*Exercise material*:
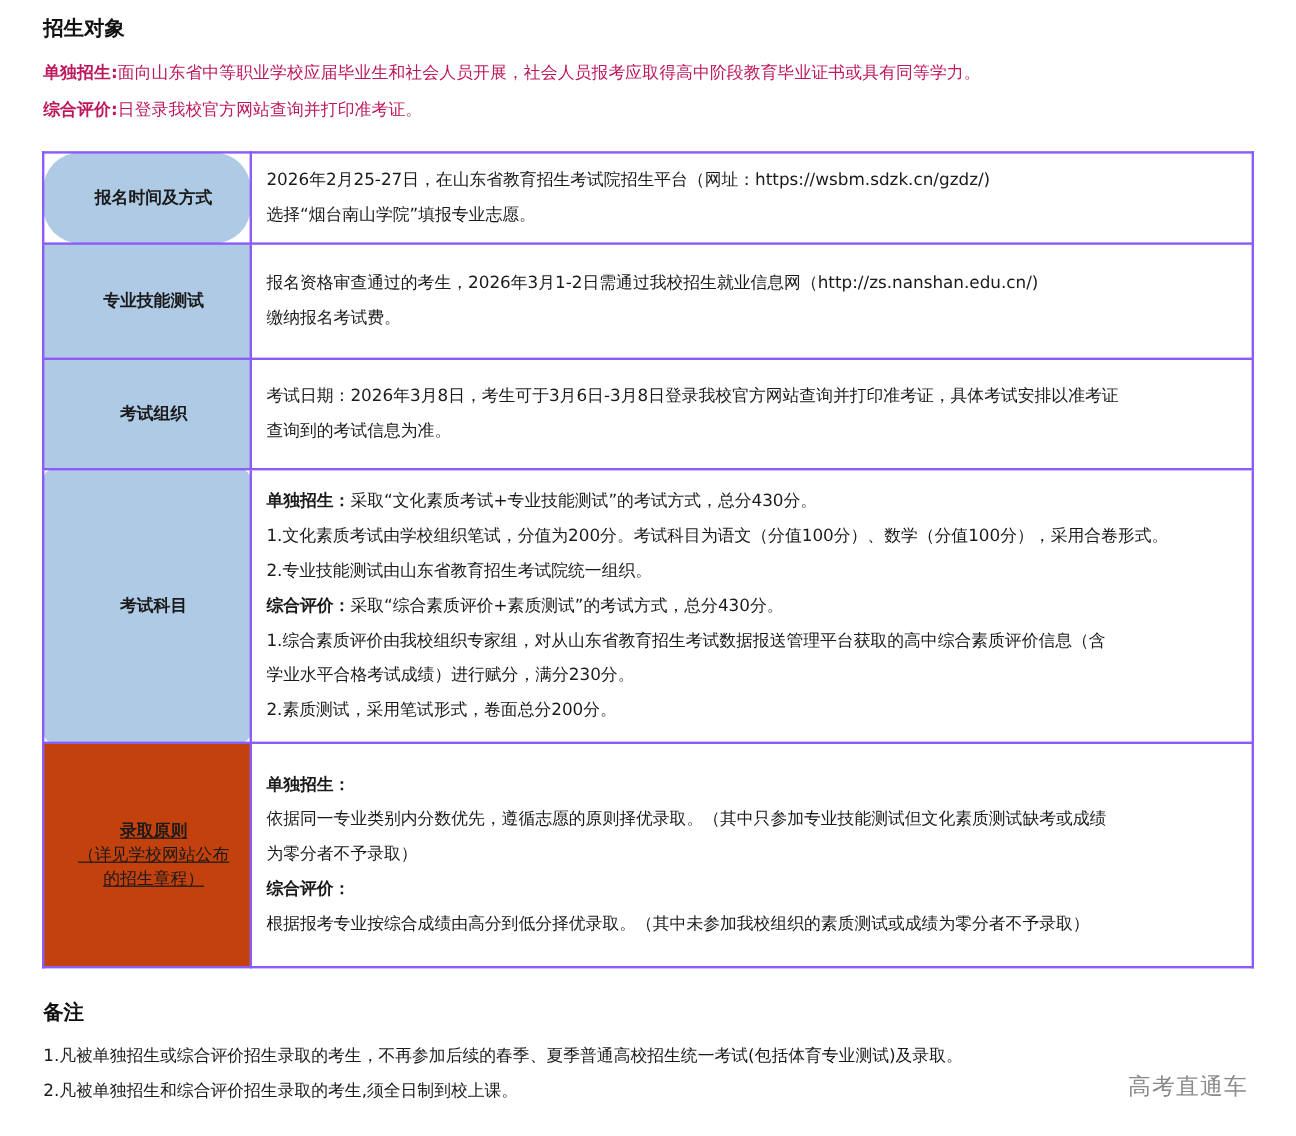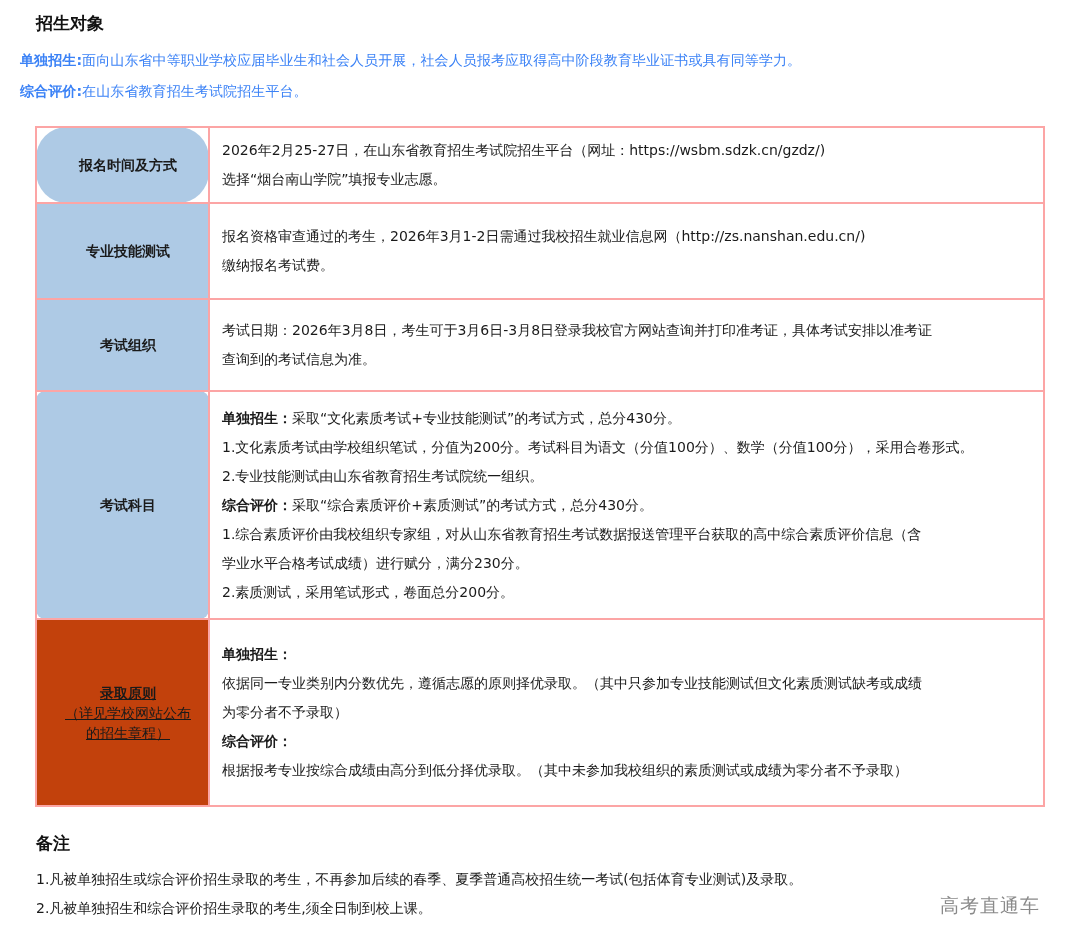--- a/index.html
+++ b/index.html
@@ -4,29 +4,29 @@
 <style>
   html, body { margin:0; padding:0; }
   body {
     width:1080px; height:947px; background:#ffffff; position:relative; overflow:hidden;
     font-family:"DejaVu Sans", "Liberation Sans", sans-serif; color:#1a1a1a;
   }
   .sec-title {
     position:absolute; left:36px; font-size:17px; font-weight:bold; color:#111;
   }
   .intro-line {
-    position:absolute; left:20px; font-size:14px; color:#3b82f6; white-space:nowrap; letter-spacing:0.1px;
+    position:absolute; left:36px; font-size:14px; color:#be185d; white-space:nowrap; letter-spacing:0.1px;
   }
   .intro-line b { font-weight:bold; }
   table.info {
     position:absolute; left:35px; top:126px; width:1010px;
     border-collapse:collapse; border:2px solid #1a1a1a;
   }
   table.info td {
-    border:2px solid #fca5a5; vertical-align:middle;padding-left:12px;
+    border:2px solid #8b5cf6; vertical-align:middle;padding-left:12px;
   }
   td.label {
     width:158px; background:#aecae5; text-align:center; font-size:14px; font-weight:bold; color:#1a1a1a;
   }
   td.label .sub { font-weight:normal; font-size:14px; line-height:20px; display:block; }
   td.label .main { display:block; line-height:20px; }
   td.content {
     padding:0 12px 0 20px; font-size:14px; line-height:29px; color:#1a1a1a;
   }
   td.content .ln { display:block; white-space:nowrap; }
@@ -37,21 +37,21 @@
   .watermark {
     position:absolute; left:940px; top:893px; font-size:19px; color:#8a8a8a; letter-spacing:1px;
   }
 </style>
 </head>
 <body>
 
 <div class="sec-title" style="top:12px;">招生对象</div>
 
 <div class="intro-line" style="top:52px;"><b>单独招生:</b><span>面向山东省中等职业学校应届毕业生和社会人员开展，社会人员报考应取得高中阶段教育毕业证书或具有同等学力。</span></div>
-<div class="intro-line" style="top:83px;"><b>综合评价:</b><span>在山东省教育招生考试院招生平台。</span></div>
+<div class="intro-line" style="top:83px;"><b>综合评价:</b><span>日登录我校官方网站查询并打印准考证。</span></div>
 
 <table class="info">
   <tbody>
       <tr style="height:76px;">
     <td class="label" style="background: rgb(174, 202, 229); border-radius: 31px;">
           <span class="main">报名时间及方式</span>
         </td>
     <td class="content">
       <span class="ln">2026年2月25-27日，在山东省教育招生考试院招生平台（网址：https://wsbm.sdzk.cn/gzdz/)</span>
       <span class="ln">选择“烟台南山学院”填报专业志愿。</span>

*What needs to be done*: Repeat the listing above word for word. Do not include the pictures.

*Reply to the exercise*:
--- a/index.html
+++ b/index.html
@@ -4,29 +4,29 @@
 <style>
   html, body { margin:0; padding:0; }
   body {
     width:1080px; height:947px; background:#ffffff; position:relative; overflow:hidden;
     font-family:"DejaVu Sans", "Liberation Sans", sans-serif; color:#1a1a1a;
   }
   .sec-title {
     position:absolute; left:36px; font-size:17px; font-weight:bold; color:#111;
   }
   .intro-line {
-    position:absolute; left:20px; font-size:14px; color:#3b82f6; white-space:nowrap; letter-spacing:0.1px;
+    position:absolute; left:36px; font-size:14px; color:#be185d; white-space:nowrap; letter-spacing:0.1px;
   }
   .intro-line b { font-weight:bold; }
   table.info {
     position:absolute; left:35px; top:126px; width:1010px;
     border-collapse:collapse; border:2px solid #1a1a1a;
   }
   table.info td {
-    border:2px solid #fca5a5; vertical-align:middle;padding-left:12px;
+    border:2px solid #8b5cf6; vertical-align:middle;padding-left:12px;
   }
   td.label {
     width:158px; background:#aecae5; text-align:center; font-size:14px; font-weight:bold; color:#1a1a1a;
   }
   td.label .sub { font-weight:normal; font-size:14px; line-height:20px; display:block; }
   td.label .main { display:block; line-height:20px; }
   td.content {
     padding:0 12px 0 20px; font-size:14px; line-height:29px; color:#1a1a1a;
   }
   td.content .ln { display:block; white-space:nowrap; }
@@ -37,21 +37,21 @@
   .watermark {
     position:absolute; left:940px; top:893px; font-size:19px; color:#8a8a8a; letter-spacing:1px;
   }
 </style>
 </head>
 <body>
 
 <div class="sec-title" style="top:12px;">招生对象</div>
 
 <div class="intro-line" style="top:52px;"><b>单独招生:</b><span>面向山东省中等职业学校应届毕业生和社会人员开展，社会人员报考应取得高中阶段教育毕业证书或具有同等学力。</span></div>
-<div class="intro-line" style="top:83px;"><b>综合评价:</b><span>在山东省教育招生考试院招生平台。</span></div>
+<div class="intro-line" style="top:83px;"><b>综合评价:</b><span>日登录我校官方网站查询并打印准考证。</span></div>
 
 <table class="info">
   <tbody>
       <tr style="height:76px;">
     <td class="label" style="background: rgb(174, 202, 229); border-radius: 31px;">
           <span class="main">报名时间及方式</span>
         </td>
     <td class="content">
       <span class="ln">2026年2月25-27日，在山东省教育招生考试院招生平台（网址：https://wsbm.sdzk.cn/gzdz/)</span>
       <span class="ln">选择“烟台南山学院”填报专业志愿。</span>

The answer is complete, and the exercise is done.